Aufbau-Ost-Minister legt bescheidene Bilanz vor. Dafür will er den Gemeinden mehr helfen als Finanzminister Eichel

BERLIN taz ■ Manfred Stolpe (SPD) hat etwas übrig für den burschikosen Zugang zur Politik: Die Gemeindefinanzreform müsse „natürlich auch bisschen was bringen“. Also forderte der Bundesverkehrs- und Aufbau-Ost-Minister gestern in Berlin, dass die Kommunen zusätzliche Steuermittel „ganz dicht an einem zweistelligen Milliardenbetrag“ erhalten sollen. Damit hat sich Stolpe markant von Finanzminister Hans Eichel und Wirtschaftsminister Wolfgang Clement (beide ebenfalls SPD) abgesetzt, die den Kommunen maximal 5 zusätzliche Milliarden pro Jahr gewähren wollen.

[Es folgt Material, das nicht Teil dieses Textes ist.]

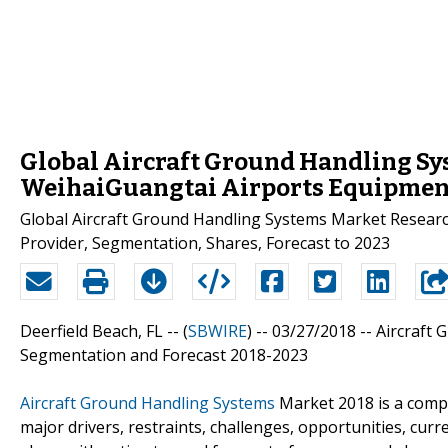
Global Aircraft Ground Handling Sys
WeihaiGuangtai Airports Equipment 
Global Aircraft Ground Handling Systems Market Research
Provider, Segmentation, Shares, Forecast to 2023
Deerfield Beach, FL -- (
SBWIRE
) -- 03/27/2018 --
Aircraft 
Segmentation and Forecast 2018-2023
Aircraft Ground Handling Systems
Market 2018 is a compr
major drivers, restraints, challenges, opportunities, cur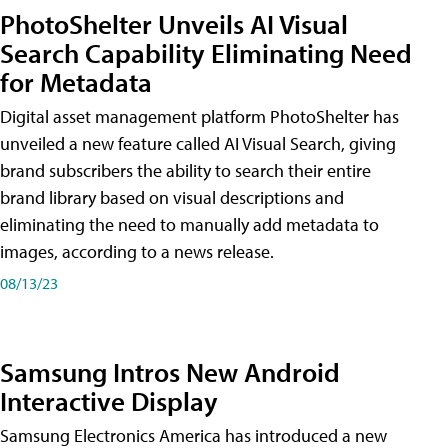
PhotoShelter Unveils AI Visual
Search Capability Eliminating Need
for Metadata
Digital asset management platform PhotoShelter has
unveiled a new feature called AI Visual Search, giving
brand subscribers the ability to search their entire
brand library based on visual descriptions and
eliminating the need to manually add metadata to
images, according to a news release.
08/13/23
Samsung Intros New Android
Interactive Display
Samsung Electronics America has introduced a new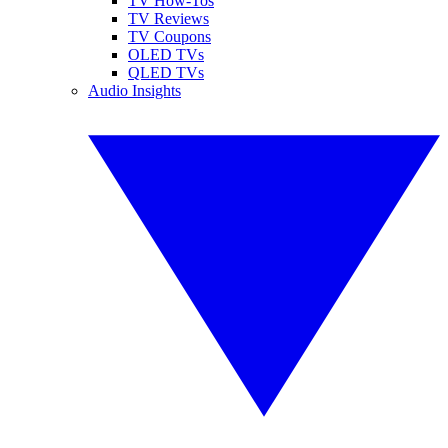
TV How-Tos
TV Reviews
TV Coupons
OLED TVs
QLED TVs
Audio Insights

Stolpe hatte dem Kabinett gestern den jährlichen Zwischenbericht zum Aufbau Ost vorgelegt, den er „redlich“ nannte. Allzu viel Optimismus wollte er nicht verbreiten: Man müsse den „Traum von der schnellen Angleichung endgültig beerdigen“.

So werden im Osten nur 62,7 Prozent der westdeutschen Wirtschaftsleistung erbracht, dies sind sogar 0,2 Prozentpunkte weniger als im letzten Jahr. Stolpe nannte den Aufbau Ost „eine mühsame Geschichte“. Allerdings legte er Wert auf die „zunehmende Differenzierung“. Auch im Osten existierten Wachstumsregionen wie etwa Dresden, Leipzig, Potsdam, Rostock, Jena und „ein bisschen auch Halle“. Das verarbeitende Gewerbe sei sogar stärker gewachsen als im Westen – um 5 Prozent. Trotzdem gab es „keinen Aufwuchs an Arbeitsplätzen“. Moderne Technik machte den Menschen entbehrlich.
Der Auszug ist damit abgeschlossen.